Daughter Of San Jose Woman Killed In 1989 Hopes Quilt Will Lead To Justice
SAN JOSE (CBS SF) -- The daughter of a 38-year-old San Jose woman whose strangled body was found in a car wrapped in a homemade quilt in 1989 said her mother had taking college classes and "focusing on her well being" prior to her mysterious death.
Debbie Lawrence, now 39, was 14 on the morning of March 8, 1989 when her mother, Cathy Zimmer, dropped her and her brother off at school.
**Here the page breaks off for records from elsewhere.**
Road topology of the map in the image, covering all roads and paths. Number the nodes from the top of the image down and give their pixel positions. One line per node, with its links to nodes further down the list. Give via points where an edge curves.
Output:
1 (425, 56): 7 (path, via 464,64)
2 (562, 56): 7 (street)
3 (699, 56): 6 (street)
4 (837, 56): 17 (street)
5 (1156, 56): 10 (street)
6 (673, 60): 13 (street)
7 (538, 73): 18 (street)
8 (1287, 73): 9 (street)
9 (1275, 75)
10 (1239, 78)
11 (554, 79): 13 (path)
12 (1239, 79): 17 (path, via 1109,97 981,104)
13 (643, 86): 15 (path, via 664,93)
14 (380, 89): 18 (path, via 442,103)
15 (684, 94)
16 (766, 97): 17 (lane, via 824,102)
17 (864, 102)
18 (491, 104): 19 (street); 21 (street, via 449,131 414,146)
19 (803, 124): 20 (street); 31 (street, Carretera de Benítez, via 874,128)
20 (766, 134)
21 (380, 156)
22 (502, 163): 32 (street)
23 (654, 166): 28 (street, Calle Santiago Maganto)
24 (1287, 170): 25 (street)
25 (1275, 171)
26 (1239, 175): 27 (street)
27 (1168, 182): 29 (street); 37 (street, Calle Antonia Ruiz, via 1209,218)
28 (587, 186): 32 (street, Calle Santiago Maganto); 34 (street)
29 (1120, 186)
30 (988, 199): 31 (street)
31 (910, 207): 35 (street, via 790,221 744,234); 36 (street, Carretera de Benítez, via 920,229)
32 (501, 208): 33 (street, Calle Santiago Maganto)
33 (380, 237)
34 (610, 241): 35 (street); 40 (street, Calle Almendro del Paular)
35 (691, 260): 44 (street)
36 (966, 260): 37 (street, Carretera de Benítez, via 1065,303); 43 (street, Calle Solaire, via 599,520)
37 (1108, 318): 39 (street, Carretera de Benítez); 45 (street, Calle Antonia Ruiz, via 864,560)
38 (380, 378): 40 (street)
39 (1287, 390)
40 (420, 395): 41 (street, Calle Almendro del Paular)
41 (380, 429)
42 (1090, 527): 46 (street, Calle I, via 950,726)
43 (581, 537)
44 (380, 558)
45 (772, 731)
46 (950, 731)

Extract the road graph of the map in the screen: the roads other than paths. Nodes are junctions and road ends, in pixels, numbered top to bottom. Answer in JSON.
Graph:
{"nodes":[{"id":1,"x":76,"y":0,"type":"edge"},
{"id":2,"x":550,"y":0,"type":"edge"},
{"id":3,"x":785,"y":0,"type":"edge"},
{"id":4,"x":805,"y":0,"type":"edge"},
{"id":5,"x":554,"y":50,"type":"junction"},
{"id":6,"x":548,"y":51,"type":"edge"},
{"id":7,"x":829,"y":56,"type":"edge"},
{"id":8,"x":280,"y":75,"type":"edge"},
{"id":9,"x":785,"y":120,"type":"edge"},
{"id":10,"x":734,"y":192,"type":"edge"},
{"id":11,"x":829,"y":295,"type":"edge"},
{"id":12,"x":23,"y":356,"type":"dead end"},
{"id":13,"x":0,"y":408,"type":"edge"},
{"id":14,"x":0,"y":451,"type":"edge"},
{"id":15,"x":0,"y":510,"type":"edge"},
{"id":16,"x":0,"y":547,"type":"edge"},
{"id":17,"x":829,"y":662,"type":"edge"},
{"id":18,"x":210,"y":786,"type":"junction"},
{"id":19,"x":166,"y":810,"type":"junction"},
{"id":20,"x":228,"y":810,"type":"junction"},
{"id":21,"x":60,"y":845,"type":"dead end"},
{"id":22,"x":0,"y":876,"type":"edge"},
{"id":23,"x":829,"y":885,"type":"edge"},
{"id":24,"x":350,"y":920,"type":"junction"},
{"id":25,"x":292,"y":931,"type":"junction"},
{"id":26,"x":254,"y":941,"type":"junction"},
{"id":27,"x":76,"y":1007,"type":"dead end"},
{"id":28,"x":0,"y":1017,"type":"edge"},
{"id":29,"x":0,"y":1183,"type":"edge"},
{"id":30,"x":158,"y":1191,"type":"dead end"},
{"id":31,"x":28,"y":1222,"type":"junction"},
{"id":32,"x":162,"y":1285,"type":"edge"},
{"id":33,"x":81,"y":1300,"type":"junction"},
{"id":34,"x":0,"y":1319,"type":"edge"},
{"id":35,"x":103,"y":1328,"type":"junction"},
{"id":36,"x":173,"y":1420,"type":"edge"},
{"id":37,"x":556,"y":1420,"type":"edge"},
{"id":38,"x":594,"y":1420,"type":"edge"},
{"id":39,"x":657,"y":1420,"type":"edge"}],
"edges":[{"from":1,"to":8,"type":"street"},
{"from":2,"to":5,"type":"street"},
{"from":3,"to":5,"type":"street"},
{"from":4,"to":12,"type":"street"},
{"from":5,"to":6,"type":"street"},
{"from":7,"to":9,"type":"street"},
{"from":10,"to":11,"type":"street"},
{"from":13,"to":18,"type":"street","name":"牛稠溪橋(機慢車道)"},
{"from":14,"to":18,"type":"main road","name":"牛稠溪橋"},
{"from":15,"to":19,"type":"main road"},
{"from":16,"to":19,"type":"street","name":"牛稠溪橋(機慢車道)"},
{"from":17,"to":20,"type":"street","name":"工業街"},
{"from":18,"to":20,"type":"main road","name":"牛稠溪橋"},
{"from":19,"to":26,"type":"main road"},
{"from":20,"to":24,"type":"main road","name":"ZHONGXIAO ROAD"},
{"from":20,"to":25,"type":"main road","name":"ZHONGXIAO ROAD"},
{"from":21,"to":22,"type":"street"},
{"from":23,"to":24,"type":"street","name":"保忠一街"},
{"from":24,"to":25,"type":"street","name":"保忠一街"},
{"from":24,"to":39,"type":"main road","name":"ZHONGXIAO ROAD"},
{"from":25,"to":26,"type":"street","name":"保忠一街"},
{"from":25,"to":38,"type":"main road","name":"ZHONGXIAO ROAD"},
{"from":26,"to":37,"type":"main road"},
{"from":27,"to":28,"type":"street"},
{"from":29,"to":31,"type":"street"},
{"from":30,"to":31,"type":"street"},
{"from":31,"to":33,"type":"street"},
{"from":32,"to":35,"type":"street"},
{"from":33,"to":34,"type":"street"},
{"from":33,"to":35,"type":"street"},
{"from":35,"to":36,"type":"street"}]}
It was the last time she saw her.
"She was going back to San Jose State (University) because she basically spent her 20s raising us," Lawrence said. "She was sprouting her wings and going (to college), focusing on her well being."
"I couldn't imagine anyone wanting to hurt her," Lawrence said. "She was very well liked by all of the people she was around."
The Santa Clara County District Attorney's Office, which has reopened the quarter-century-old cold case, on Thursday released color photos of Zimmer and the home-made patchwork quilt in which her body was wrapped in hopes that someone might provide new leads to her murder.
After driving her daughter and son to school the day she went missing, Zimmer had lunch with a friend and attended two classes at San Jose State, but then missed an optometry appointment in Los Gatos set for 2:45 p.m. that afternoon, prosecutors said.
Lawrence said that she and her brother, then 18, "had a normal day and she just didn't come home at night."
Zimmer's husband David, with whom she had been recently separated, and other family members joined investigators in a search and two days later located Zimmer's blue 1986 Chrysler New Yorker in the short-term parking lot at the San Jose airport, Lawrence said.
San Jose police found her fully clothed body on the floor of the backseat wrapped in the quilt, Deputy District Attorney Ted Kajani said.
Zimmer had been strangled to death, Kajani said.
No one in the family recognized the quilt and they hope someone might identify it from the district attorney's photo, Lawrence said.
David Zimmer was her stepfather at the time, and was sharing custody with Lawrence's biological father, who had divorced her mother, Lawrence said.
Lawrence and her late grandmother dealt with six or seven homicide detectives over the years trying to find her mother's killer, Lawrence said.
Following her grandmother's death, "I assumed the role to poke the police department every so often" about the investigation," Lawrence said.
She is now working with district attorney's office investigator Michael Brown, who has some new angles on the case, Lawrence said.
The quilt, measuring about 4 feet by 6 feet, has an orange border and is filled with brightly colored patches, many with floral designs.
The San Jose Police Department never revealed the existence of the quilt during its probe of the homicide, Kajani said.
The district attorney's office plans to do "a battery of tests" on the quilt for potential clues, Kajani said.
According to Brown, the quilt is homemade, based on the unique stitches used to put the patches together.